Esa noche, Julián llega tarde y huele a alcohol. Camila ya duerme. Me mira con desprecio y murmura:
—Eres una inútil… ni para cuidar la casa sirves.
Siento las lágrimas quemando mis mejillas pero no digo nada. Me encierro en el baño y me miro al espejo: los ojos hinchados, el cabello desordenado… ¿Dónde quedó la Mariana que soñaba con ser maestra y viajar por el mundo?
Al día siguiente, mientras lavo los platos, escucho en la radio una campaña sobre violencia psicológica. «No estás sola», repite una voz femenina. Siento un escalofrío recorrerme el cuerpo. ¿Será posible que yo…? No quiero ponerle nombre a lo que vivo, pero las palabras resuenan en mi cabeza todo el día.
Esa tarde decido ir al mercado sola. Julián odia que salga sin avisarle, pero necesito respirar otro aire. En el puesto de frutas encuentro a Doña Rosa, una señora mayor que siempre tiene una palabra amable para todos.
—Te ves cansada, hija —me dice mientras pesa unos mangos.
—Es que… la vida pesa —respondo sin pensar.
Ella me mira con ternura y me toma la mano:
—No dejes que nadie apague tu luz, Mariana. Ni siquiera tú misma.
Sus palabras me acompañan todo el camino de regreso a casa. Esa noche escribo una carta para mí misma: «Merezco ser feliz. Merezco respeto. Merezco vivir sin miedo».
Los días pasan y empiezo a notar pequeñas cosas: Camila sonríe más cuando Julián no está; yo respiro mejor cuando escucho música mientras cocino; Lucía me manda mensajes de ánimo cada mañana. Poco a poco, empiezo a creer que tal vez sí puedo cambiar mi historia.
Una tarde, después de una discusión especialmente dura con Julián por algo trivial —el arroz estaba muy salado— decido llamar al número de ayuda que escuché en la radio. Una psicóloga llamada Verónica me responde con voz cálida:
—Mariana, lo que vives es violencia psicológica. No tienes por qué soportarlo sola. Hay opciones.
Lloro como no había llorado en años. Siento miedo, sí, pero también una chispa de esperanza.

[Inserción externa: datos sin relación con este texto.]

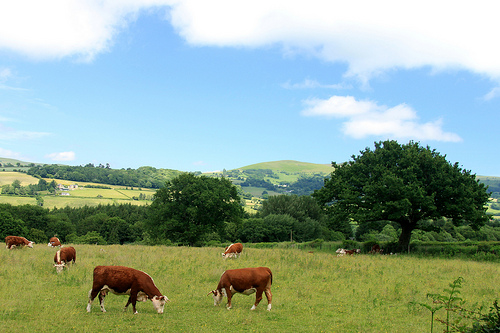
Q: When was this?
A: Daytime.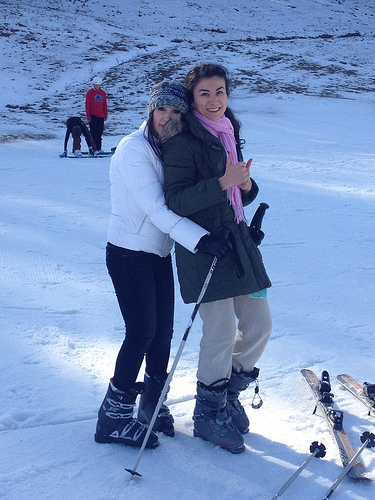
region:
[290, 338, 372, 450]
skis on the snow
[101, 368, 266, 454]
women wearing boots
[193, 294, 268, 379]
woman wearing beige pants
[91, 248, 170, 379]
woman wearing black pants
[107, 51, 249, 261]
woman nestling her head on another woman's shoulder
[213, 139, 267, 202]
woman has both of her thumbs up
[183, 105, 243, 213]
woman wearing a pink scarf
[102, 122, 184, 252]
woman wearing a white jacket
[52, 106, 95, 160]
person bending over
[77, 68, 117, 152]
person wearing a red shirt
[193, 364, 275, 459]
Woman is wearing ski boots.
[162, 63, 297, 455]
Woman is standing on the snow.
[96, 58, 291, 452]
Woman is leaning on other woman.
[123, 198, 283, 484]
Woman is holding ski poles.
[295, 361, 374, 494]
Skis are lying in snow.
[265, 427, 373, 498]
Ski poles are lying in snow.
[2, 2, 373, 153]
Ground can be seen through snow.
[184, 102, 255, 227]
Woman is wearing a pink scarf.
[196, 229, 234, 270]
Woman is wearing black gloves.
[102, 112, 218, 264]
Woman is wearing white jacket.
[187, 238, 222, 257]
Black glove on girl's hand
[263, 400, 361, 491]
Two ski poles on ground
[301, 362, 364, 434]
Two ski's on ground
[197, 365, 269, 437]
Woman wearing gray ski boots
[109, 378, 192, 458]
Woman wearing black ski boots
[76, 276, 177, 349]
Woman wearing black pants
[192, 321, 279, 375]
Woman wearing light colored pants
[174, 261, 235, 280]
Woman wearing black jacket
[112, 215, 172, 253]
Woman wearing white jacket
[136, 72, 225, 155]
Snow hat on girl's head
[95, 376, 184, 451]
a dark colored pair of ski boots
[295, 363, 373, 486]
a pair of skis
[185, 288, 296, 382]
The girl has on grey ski pants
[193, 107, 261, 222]
The girl has on a pink scarfe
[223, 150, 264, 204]
the girl is giving a double thumbs up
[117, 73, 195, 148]
The girl is wearing a hat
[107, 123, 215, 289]
the girl is wearing a white jacket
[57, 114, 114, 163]
the boy is checking his snowboard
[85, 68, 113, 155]
The other boy is wearing a red jacket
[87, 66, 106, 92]
The boy is wearing a helmet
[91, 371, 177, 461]
Black ski boots on girl's feet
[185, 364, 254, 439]
Gray boots on girl's feet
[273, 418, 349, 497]
Two poles on ground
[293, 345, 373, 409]
Two skis on ground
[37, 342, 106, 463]
Ground is covered in snow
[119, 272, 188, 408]
Ski pole in girl's hand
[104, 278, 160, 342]
Girl wearing black pants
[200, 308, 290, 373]
Girl wearing light pants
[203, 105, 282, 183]
Pink scarf on girl's neck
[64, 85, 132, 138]
Person wearing red shirt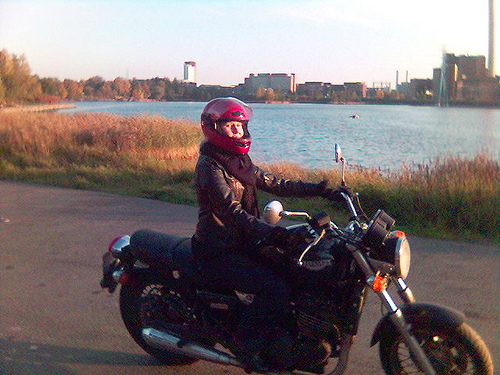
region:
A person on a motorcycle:
[147, 83, 462, 352]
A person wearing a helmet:
[195, 85, 263, 166]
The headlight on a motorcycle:
[359, 194, 431, 298]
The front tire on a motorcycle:
[375, 304, 479, 373]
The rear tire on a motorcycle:
[123, 271, 197, 359]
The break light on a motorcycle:
[99, 232, 131, 257]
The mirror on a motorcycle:
[262, 201, 308, 221]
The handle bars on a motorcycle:
[270, 145, 363, 256]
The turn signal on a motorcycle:
[354, 267, 398, 307]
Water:
[294, 101, 359, 135]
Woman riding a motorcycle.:
[178, 73, 350, 373]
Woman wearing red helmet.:
[197, 91, 257, 158]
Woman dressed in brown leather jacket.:
[187, 154, 324, 250]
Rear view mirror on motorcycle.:
[326, 138, 363, 190]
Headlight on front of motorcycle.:
[392, 234, 418, 281]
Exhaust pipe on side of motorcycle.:
[138, 325, 251, 374]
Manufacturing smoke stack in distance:
[475, 0, 499, 77]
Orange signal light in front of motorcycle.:
[366, 269, 393, 300]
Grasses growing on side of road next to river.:
[8, 101, 188, 197]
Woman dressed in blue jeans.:
[185, 233, 295, 353]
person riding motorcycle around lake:
[31, 36, 480, 359]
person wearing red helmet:
[176, 80, 268, 162]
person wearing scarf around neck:
[181, 121, 269, 223]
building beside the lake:
[153, 36, 496, 117]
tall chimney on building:
[481, 0, 498, 90]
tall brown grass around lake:
[6, 92, 489, 233]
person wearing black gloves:
[293, 167, 356, 251]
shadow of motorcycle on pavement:
[8, 313, 170, 374]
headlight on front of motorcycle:
[370, 211, 436, 298]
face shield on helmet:
[196, 88, 270, 129]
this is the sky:
[156, 4, 307, 46]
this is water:
[308, 115, 419, 147]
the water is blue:
[283, 105, 363, 150]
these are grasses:
[18, 105, 136, 157]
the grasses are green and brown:
[33, 113, 145, 191]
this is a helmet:
[188, 95, 263, 156]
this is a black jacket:
[191, 149, 308, 259]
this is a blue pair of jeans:
[193, 246, 295, 351]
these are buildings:
[270, 65, 377, 104]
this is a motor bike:
[106, 143, 483, 373]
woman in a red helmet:
[187, 95, 334, 368]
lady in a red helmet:
[185, 95, 334, 371]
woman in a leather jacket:
[172, 95, 327, 372]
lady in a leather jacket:
[189, 97, 345, 366]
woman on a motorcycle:
[190, 93, 356, 372]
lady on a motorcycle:
[180, 97, 360, 370]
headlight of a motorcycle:
[371, 230, 413, 279]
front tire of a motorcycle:
[380, 304, 492, 374]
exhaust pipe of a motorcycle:
[137, 321, 234, 366]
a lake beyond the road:
[17, 91, 499, 177]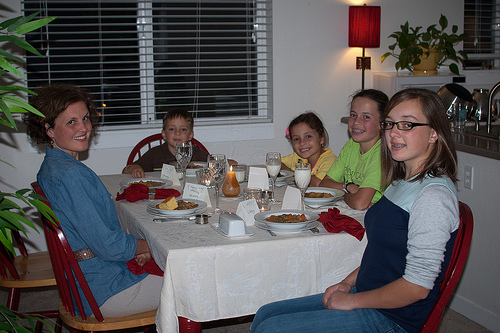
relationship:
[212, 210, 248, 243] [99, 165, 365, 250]
butter dish on table top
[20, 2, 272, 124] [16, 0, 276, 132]
gray blinds on window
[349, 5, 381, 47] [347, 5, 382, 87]
red lampshade on lamp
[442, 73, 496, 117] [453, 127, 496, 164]
pots on countertop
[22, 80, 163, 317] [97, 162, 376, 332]
person sitting at dining table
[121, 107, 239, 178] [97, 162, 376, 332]
boy sitting at dining table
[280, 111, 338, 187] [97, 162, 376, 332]
girl sitting at dining table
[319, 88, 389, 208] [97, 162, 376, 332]
person sitting at dining table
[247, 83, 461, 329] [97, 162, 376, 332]
person sitting at dining table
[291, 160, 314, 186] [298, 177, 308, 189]
glass of milk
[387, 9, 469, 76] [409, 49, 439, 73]
plant in pot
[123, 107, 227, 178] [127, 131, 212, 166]
boy sitting on chair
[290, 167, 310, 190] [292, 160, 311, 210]
milk in whole glass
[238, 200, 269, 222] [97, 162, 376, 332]
card on dining table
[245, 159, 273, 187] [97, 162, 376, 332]
card on dining table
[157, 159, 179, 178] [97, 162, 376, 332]
card on dining table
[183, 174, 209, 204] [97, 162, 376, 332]
card on dining table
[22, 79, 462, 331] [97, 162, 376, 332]
group sitting at dining table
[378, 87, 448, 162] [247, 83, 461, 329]
head of person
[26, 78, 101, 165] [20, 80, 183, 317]
head of person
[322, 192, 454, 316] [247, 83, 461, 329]
arm of person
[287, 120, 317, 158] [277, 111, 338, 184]
face of girl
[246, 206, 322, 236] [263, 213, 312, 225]
white bowl of food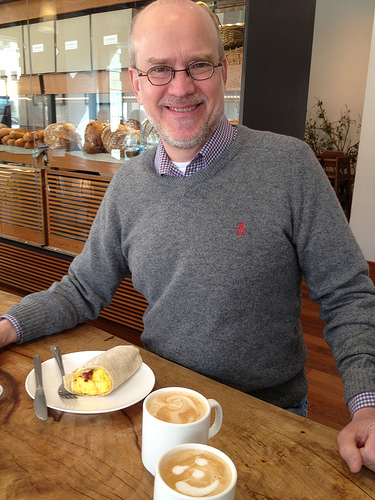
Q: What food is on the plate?
A: Egg burrito.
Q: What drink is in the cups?
A: Coffee.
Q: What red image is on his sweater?
A: Penguin.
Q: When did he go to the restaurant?
A: Morning.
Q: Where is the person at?
A: Restaurant.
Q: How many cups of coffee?
A: Two.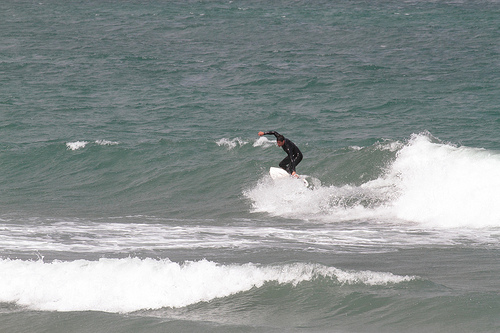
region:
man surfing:
[248, 113, 309, 180]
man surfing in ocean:
[250, 124, 310, 183]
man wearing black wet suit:
[258, 120, 306, 170]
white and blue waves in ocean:
[1, 212, 237, 322]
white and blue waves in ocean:
[212, 187, 485, 307]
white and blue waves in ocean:
[311, 3, 497, 248]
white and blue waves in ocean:
[147, 10, 381, 125]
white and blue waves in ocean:
[7, 6, 178, 218]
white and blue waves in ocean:
[122, 5, 247, 225]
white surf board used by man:
[266, 165, 289, 185]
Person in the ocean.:
[238, 107, 327, 224]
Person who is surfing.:
[239, 102, 354, 211]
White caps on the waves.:
[250, 147, 356, 237]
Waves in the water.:
[60, 127, 337, 237]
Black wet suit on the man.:
[254, 112, 339, 200]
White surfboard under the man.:
[240, 112, 347, 211]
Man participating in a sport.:
[252, 115, 335, 212]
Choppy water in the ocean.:
[57, 195, 342, 331]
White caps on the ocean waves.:
[189, 22, 437, 258]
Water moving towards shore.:
[28, 275, 295, 330]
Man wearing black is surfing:
[238, 113, 318, 181]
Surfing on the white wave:
[245, 166, 436, 232]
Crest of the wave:
[22, 131, 498, 172]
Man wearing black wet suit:
[278, 154, 301, 169]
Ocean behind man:
[18, 12, 495, 117]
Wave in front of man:
[25, 252, 498, 307]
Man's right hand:
[256, 127, 264, 139]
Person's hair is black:
[275, 131, 284, 152]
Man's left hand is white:
[286, 170, 298, 177]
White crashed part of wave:
[393, 122, 489, 242]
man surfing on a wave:
[245, 116, 331, 216]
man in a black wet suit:
[239, 106, 320, 196]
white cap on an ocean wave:
[394, 128, 466, 233]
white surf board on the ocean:
[265, 165, 310, 202]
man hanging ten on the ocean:
[231, 96, 344, 226]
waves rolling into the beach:
[45, 236, 328, 316]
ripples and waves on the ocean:
[136, 39, 238, 91]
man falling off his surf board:
[231, 121, 345, 213]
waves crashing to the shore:
[102, 244, 392, 312]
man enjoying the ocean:
[211, 89, 373, 220]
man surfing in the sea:
[248, 120, 308, 192]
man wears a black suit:
[256, 120, 311, 196]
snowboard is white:
[259, 157, 303, 199]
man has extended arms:
[244, 119, 316, 187]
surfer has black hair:
[233, 114, 313, 191]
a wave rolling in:
[320, 117, 496, 235]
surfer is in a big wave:
[9, 116, 494, 241]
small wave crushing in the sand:
[6, 246, 390, 316]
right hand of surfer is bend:
[251, 119, 288, 151]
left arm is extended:
[284, 144, 305, 185]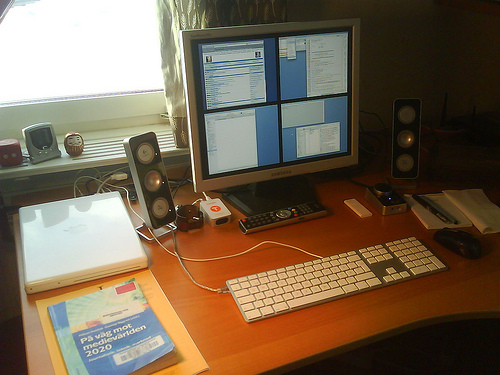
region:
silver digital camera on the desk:
[365, 183, 404, 213]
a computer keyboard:
[217, 239, 447, 324]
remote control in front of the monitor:
[238, 198, 330, 233]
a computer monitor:
[187, 13, 360, 190]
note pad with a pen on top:
[407, 189, 464, 231]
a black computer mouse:
[434, 226, 480, 257]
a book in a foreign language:
[44, 279, 179, 372]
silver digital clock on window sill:
[21, 120, 61, 164]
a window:
[0, 0, 166, 105]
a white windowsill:
[1, 119, 181, 175]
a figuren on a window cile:
[62, 125, 99, 184]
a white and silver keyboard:
[190, 224, 471, 326]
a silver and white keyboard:
[211, 225, 449, 335]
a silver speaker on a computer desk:
[99, 115, 206, 261]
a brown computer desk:
[62, 174, 493, 322]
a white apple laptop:
[11, 183, 152, 312]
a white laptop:
[11, 178, 198, 310]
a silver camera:
[340, 156, 423, 232]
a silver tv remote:
[213, 191, 351, 253]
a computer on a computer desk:
[159, 6, 408, 221]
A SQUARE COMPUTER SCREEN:
[166, 16, 412, 248]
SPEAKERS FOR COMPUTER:
[114, 123, 205, 260]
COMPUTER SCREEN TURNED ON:
[183, 18, 369, 215]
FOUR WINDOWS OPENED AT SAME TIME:
[163, 15, 413, 217]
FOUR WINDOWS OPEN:
[185, 6, 392, 217]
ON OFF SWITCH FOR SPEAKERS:
[364, 170, 424, 235]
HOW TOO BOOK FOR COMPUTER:
[48, 263, 205, 373]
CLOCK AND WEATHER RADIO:
[18, 104, 94, 178]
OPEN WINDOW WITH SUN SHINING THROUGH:
[8, 7, 271, 190]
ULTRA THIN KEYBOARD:
[218, 229, 455, 326]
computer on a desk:
[166, 22, 428, 320]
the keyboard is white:
[220, 224, 443, 334]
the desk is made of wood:
[179, 222, 381, 348]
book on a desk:
[50, 282, 187, 374]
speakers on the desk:
[115, 125, 209, 272]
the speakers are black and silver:
[112, 112, 207, 264]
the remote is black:
[228, 182, 346, 247]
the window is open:
[4, 6, 178, 112]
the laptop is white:
[18, 181, 161, 303]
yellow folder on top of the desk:
[22, 256, 213, 372]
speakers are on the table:
[112, 125, 207, 250]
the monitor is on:
[143, 7, 370, 198]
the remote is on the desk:
[229, 193, 334, 235]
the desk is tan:
[179, 240, 344, 364]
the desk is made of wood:
[166, 233, 278, 354]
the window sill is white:
[14, 110, 179, 160]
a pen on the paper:
[405, 185, 467, 233]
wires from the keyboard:
[125, 232, 311, 274]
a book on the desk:
[27, 267, 194, 369]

Con el tiempo empiezo a ir a terapia y a planear cómo salir adelante con Camila. No es fácil; Julián sospecha algo y se vuelve más irritable. Pero ya no me siento sola: tengo a Lucía, a Verónica y sobre todo tengo mi propia voz recuperándose poco a poco.
Un día decido enfrentar a Julián:
—No voy a permitir que sigas tratándome así —le digo temblando pero firme—. Si no cambias, Camila y yo nos vamos.
Él se ríe al principio, pero luego ve en mis ojos algo nuevo: determinación.
Hoy escribo esto desde el pequeño departamento donde vivo ahora con Camila. No ha sido fácil; hay días en los que dudo y tengo miedo del futuro. Pero cada vez que veo a mi hija reír sin miedo, sé que tomé la decisión correcta.
Me pregunto cuántas mujeres viven en silencio como yo viví tantos años. ¿Cuántas más necesitan escuchar que no están solas? ¿Cuándo aprenderemos a no confundir amor con control?